Tout aussi douteux sont les designs proposés. Dérivés de ceux de la continuité actuelle (dite « New 52 », si vous ne connaissez pas je m'excuse, mais il me faudrait une dizaine de pages pour vous expliquer), ils sont surtout calqués sur le costume du Batman de Nolan, très angulaire et surchargé en plaques de métal biscornues. Ce n'est pas le cas pour tout le monde, fort heureusement, mais c'est la laideur qui domine. Pas de simplicité, comme si pour en mettre plein la vue, il fallait absolument en rajouter à chaque pixel. Ce n'est pas catastrophique (quoique Wonder Woman fasse peine à voir), mais ça pourra déconcentrer certains fans venus admirer leurs héros favoris.
De même, le casting ménage à la fois les incontournables tout en laissant une bonne place aux sous-fifres. Histoire de ne pas trop favoriser des univers pourtant assez inévitables, on ne retrouvera pas certains antagonistes cultes de Batman et de Superman. C'est mignon d'être allé chercher Cyborg (pour le quota boum-boum) ou Killer Frost (pour avoir un clone du Sub-Zero de Mortal Kombat), mais si c'est pour nous priver de Martian Manhunter, Batwoman, Brainiac, L'Epouvantail, Power Girl, Poison Ivy, Supergirl, Zatanna, ou The Cheetah, franchement c'était pas la peine. On imagine déjà que certains d'entre eux seront prochainement à acheter et télécharger en supplément.

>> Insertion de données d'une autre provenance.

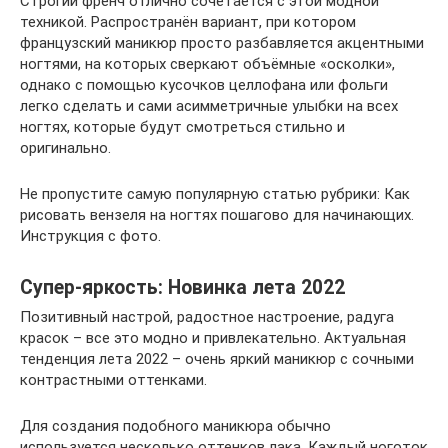
Строгий френч отлично сочетается с этой модной
техникой. Распространён вариант, при котором
французский маникюр просто разбавляется акцентными
ногтями, на которых сверкают объёмные «осколки»,
однако с помощью кусочков целлофана или фольги
легко сделать и сами асимметричные улыбки на всех
ногтях, которые будут смотреться стильно и
оригинально.
Не пропустите самую популярную статью рубрики: Как
рисовать вензеля на ногтях пошагово для начинающих.
Инструкция с фото.
Супер-яркость: Новинка лета 2022
Позитивный настрой, радостное настроение, радуга
красок – все это модно и привлекательно. Актуальная
тенденция лета 2022 – очень яркий маникюр с сочными
контрастными оттенками.
Для создания подобного маникюра обычно
используется несколько оттенков лака. Каждый ноготок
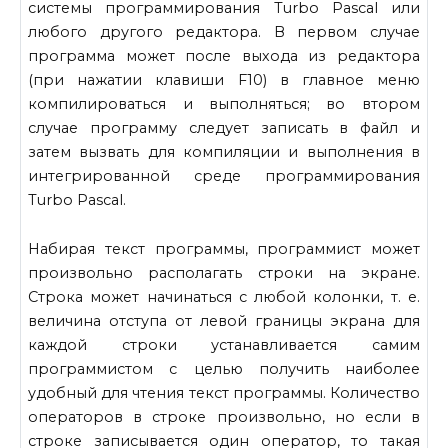
системы программирования Turbo Pascal или
любого другого редактора. В первом случае
программа может после выхода из редактора
(при нажатии клавиши F10) в главное меню
компилироваться и выполняться; во втором
случае программу следует записать в файл и
затем вызвать для компиляции и выполнения в
интегрированной среде программирования
Turbo Pascal.
Набирая текст программы, программист может
произвольно располагать строки на экране.
Строка может начинаться с любой колонки, т. е.
величина отступа от левой границы экрана для
каждой строки устанавливается самим
программистом с целью получить наиболее
удобный для чтения текст программы. Количество
операторов в строке произвольно, но если в
строке записывается один оператор, то такая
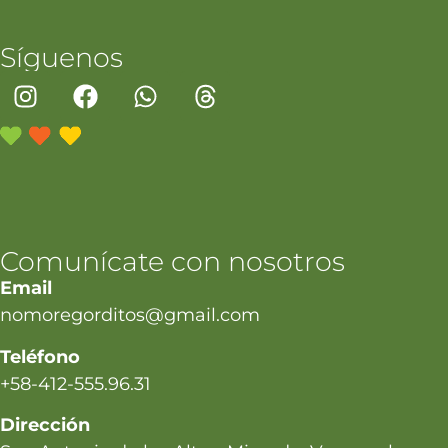
Síguenos
Comunícate con nosotros
Email
nomoregorditos@gmail.com
Teléfono
+58-412-555.96.31
Dirección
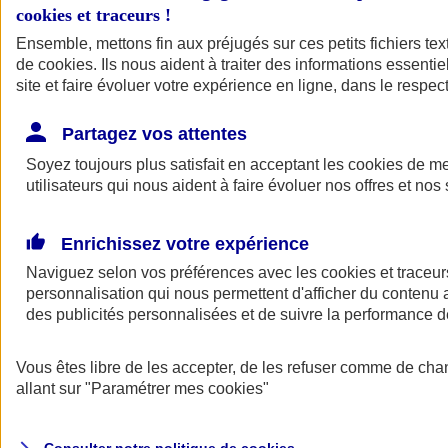
cookies et traceurs
!
Ensemble, mettons fin aux préjugés sur ces petits fichiers te
Assurance auto
de
cookies
Assurance jeune conducteur
. Ils nous aident à traiter des informations essentie
Assurance forfait km
site et faire évoluer votre expérience en ligne, dans le respect
Assurance véhicule de collection
Assurance monospace
Partagez vos attentes
Garanties assurance auto
Nos formules assurance auto en ligne
Soyez toujours plus satisfait en acceptant les
cookies
de mes
Assurance Auto Malus
utilisateurs qui nous aident à faire évoluer nos offres et nos 
Services et avantages auto AXA
Assurance citoyenne auto
Assurer 2 voitures
Enrichissez votre expérience
Assurance auto en ligne
Naviguez selon vos préférences avec les
cookies et traceur
personnalisation qui nous permettent d'afficher du contenu a
des publicités personnalisées et de suivre la performance
Vous êtes libre de les accepter, de les refuser comme de cha
allant sur
"Paramétrer mes
cookies
"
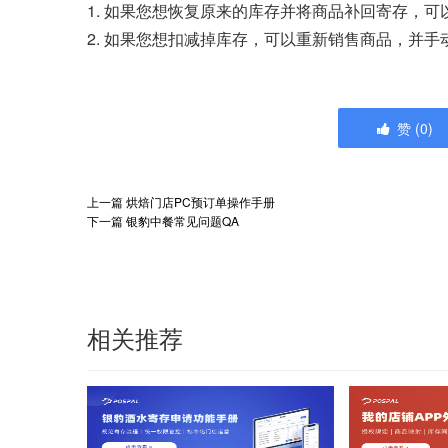
1. 如果您想恢复原来的库存并将商品补回寄存，
2. 如果您想扣减掉库存，可以重新销售商品，并
赞
(
0
)
上一篇
烘焙门店PC预订单操作手册
下一篇
银豹中餐常见问题QA
相关推荐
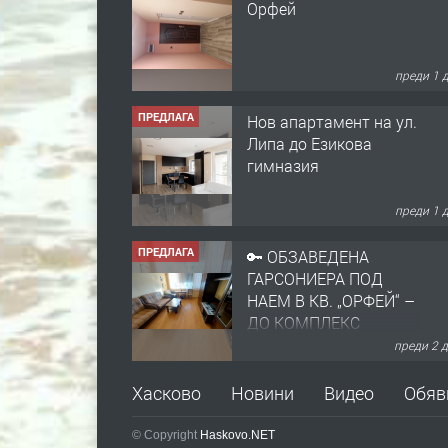
преди 1 
ПРЕДЛАГА
Нов апартамент на ул.
Липа до Езикова
гимназия
преди 1 
ПРЕДЛАГА
🔑 ОБЗАВЕДЕНА
ГАРСОНИЕРА ПОД
НАЕМ В КВ. „ОРФЕЙ“ –
ДО КОМПЛЕКС
„ВЕСПРЕМ“, ГР.
преди 2 
ХАСКОВО
ПРЕДЛАГА
НАПЪЛНО ОБЗАВЕДЕН
Хасково
Новини
Видео
Обяв
И ОБОРУДВАН
ТРИСТАЕН
© Copyright
Haskovo.NET
АПАРТАМЕНТ В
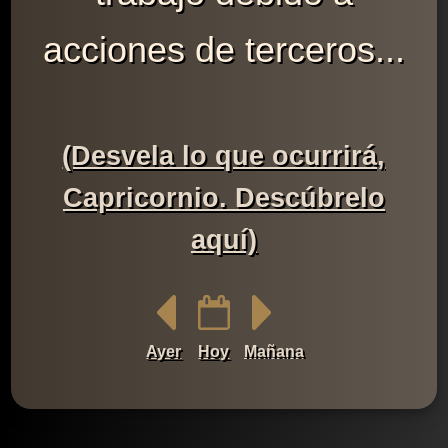
acciones de terceros...
(Desvela lo que ocurrirá,
Capricornio. Descúbrelo
aquí)
Ayer
Hoy
Mañana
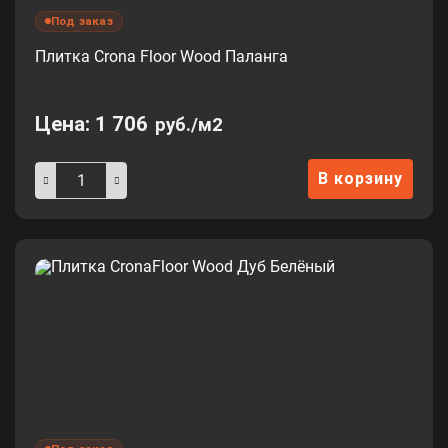
Под заказ
Плитка Crona Floor Wood Паланга
Цена:
1 706
руб./м2
В корзину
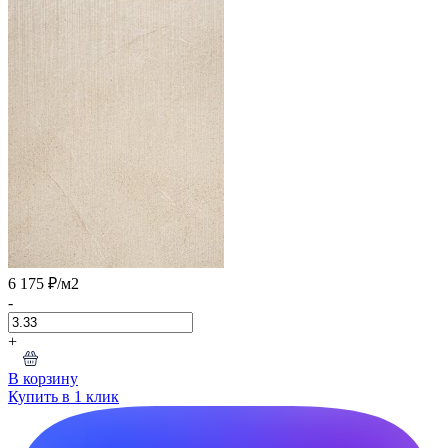
6 175 ₽
/м2
-
+
В корзину
Купить в 1 клик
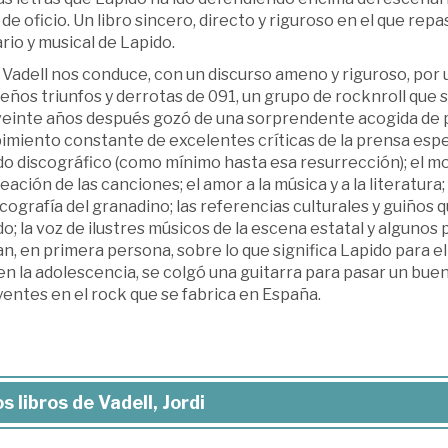
de oficio. Un libro sincero, directo y riguroso en el que r
ario y musical de Lapido.
 Vadell nos conduce, con un discurso ameno y riguroso, por
ños triunfos y derrotas de 091, un grupo de rocknroll que se
veinte años después gozó de una sorprendente acogida de p
imiento constante de excelentes críticas de la prensa espe
o discográfico (como mínimo hasta esa resurrección); el mo
eación de las canciones; el amor a la música y a la literatura
scografía del granadino; las referencias culturales y guiños
o; la voz de ilustres músicos de la escena estatal y algunos 
n, en primera persona, sobre lo que significa Lapido para e
en la adolescencia, se colgó una guitarra para pasar un buen 
yentes en el rock que se fabrica en España.
s libros de Vadell, Jordi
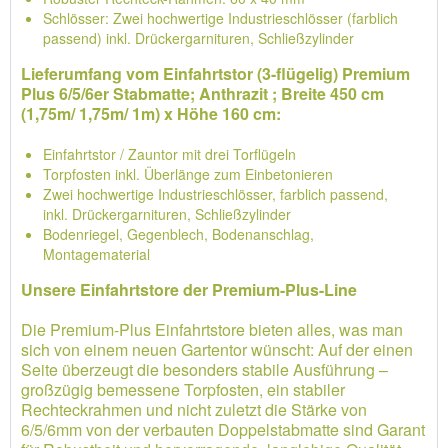
Schlösser: Zwei hochwertige Industrieschlösser (farblich
passend) inkl. Drückergarnituren, Schließzylinder
Lieferumfang vom Einfahrtstor (3-flügelig) Premium
Plus 6/5/6er Stabmatte; Anthrazit ; Breite 450 cm
(1,75m/ 1,75m/ 1m) x Höhe 160 cm:
Einfahrtstor / Zauntor mit drei Torflügeln
Torpfosten inkl. Überlänge zum Einbetonieren
Zwei hochwertige Industrieschlösser, farblich passend,
inkl. Drückergarnituren, Schließzylinder
Bodenriegel, Gegenblech, Bodenanschlag,
Montagematerial
Unsere Einfahrtstore der Premium-Plus-Line
Die Premium-Plus Einfahrtstore bieten alles, was man
sich von einem neuen Gartentor wünscht: Auf der einen
Seite überzeugt die besonders stabile Ausführung –
großzügig bemessene Torpfosten, ein stabiler
Rechteckrahmen und nicht zuletzt die Stärke von
6/5/6mm von der verbauten Doppelstabmatte sind Garant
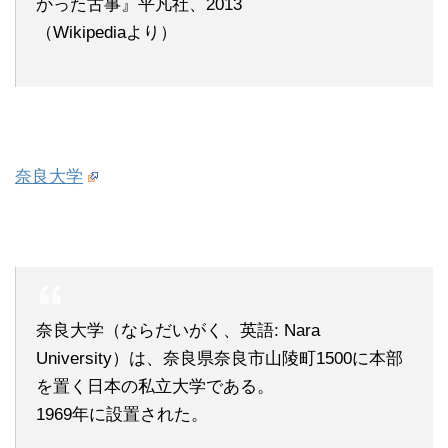
かった古事』平凡社、2013
（Wikipediaより）
奈良大学
奈良大学（ならだいがく、英語: Nara
University）は、奈良県奈良市山陵町1500に本部
を置く日本の私立大学である。
1969年に設置された。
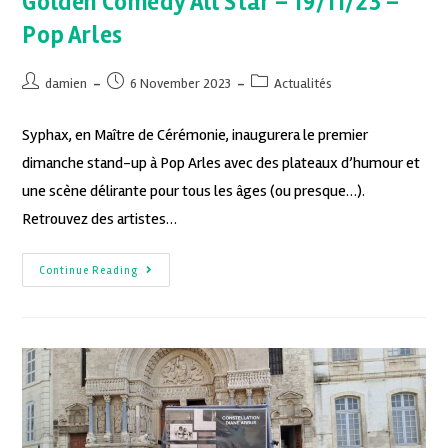
Golden Comedy All Star – 19/11/23 –
Pop Arles
damien
6 November 2023
Actualités
Syphax, en Maître de Cérémonie, inaugurera le premier
dimanche stand-up à Pop Arles avec des plateaux d’humour et
une scène délirante pour tous les âges (ou presque…).
Retrouvez des artistes…
Continue Reading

Quoiqu'il en soit, ceux qui sont présents assurent un spectacle bien bourrin, dans des environnements réussis qui offrent ce qu'on est en droit d'attendre d'un jeu de combat. Des trucs à casser, des bidules à ramasser pour les jeter brutalement sur l'adversaire, des zones diverses, des animations un peu partout, visuellement Injustice accomplit son travail. Niveau techniques de combat, c'est du classique aussi, avec ce qu'il faut d'enchaînements, de parades et de coups spéciaux excessifs. Des défis divers et pas forcément très intéressants viennent allonger la durée de vie en solo. Sans parler de débloquer divers gadgets et autres images pour aller briller en ligne. Les fans du genre devraient y trouver leur compte, nul doute à cela.
Pour le fan de DC, c'est déjà plus discutable, même s'il y a toujours un certain plaisir à voir des personnages, parfois un peu mal aimés, prendre leur revanche. Il suffit de constater l'excellence au combat d'Aquaman pour comprendre que le jeu a été conçu par des gens qui ont dépassé le stade de Superman et Batman. Reste qu'on préférerait un autre genre de jeu pour rendre justice à tout ce petit monde. Pas un multiplayer online, non, un jeu solo avec de l'action, un peu d'aventure, un peu de RPG, faire des équipes, de héros comme de méchants, le tout dans un monde ouvert. Le GTA de DC Comics, ou tout simplement une extension de la réussite d'Arkham City. On y revient donc.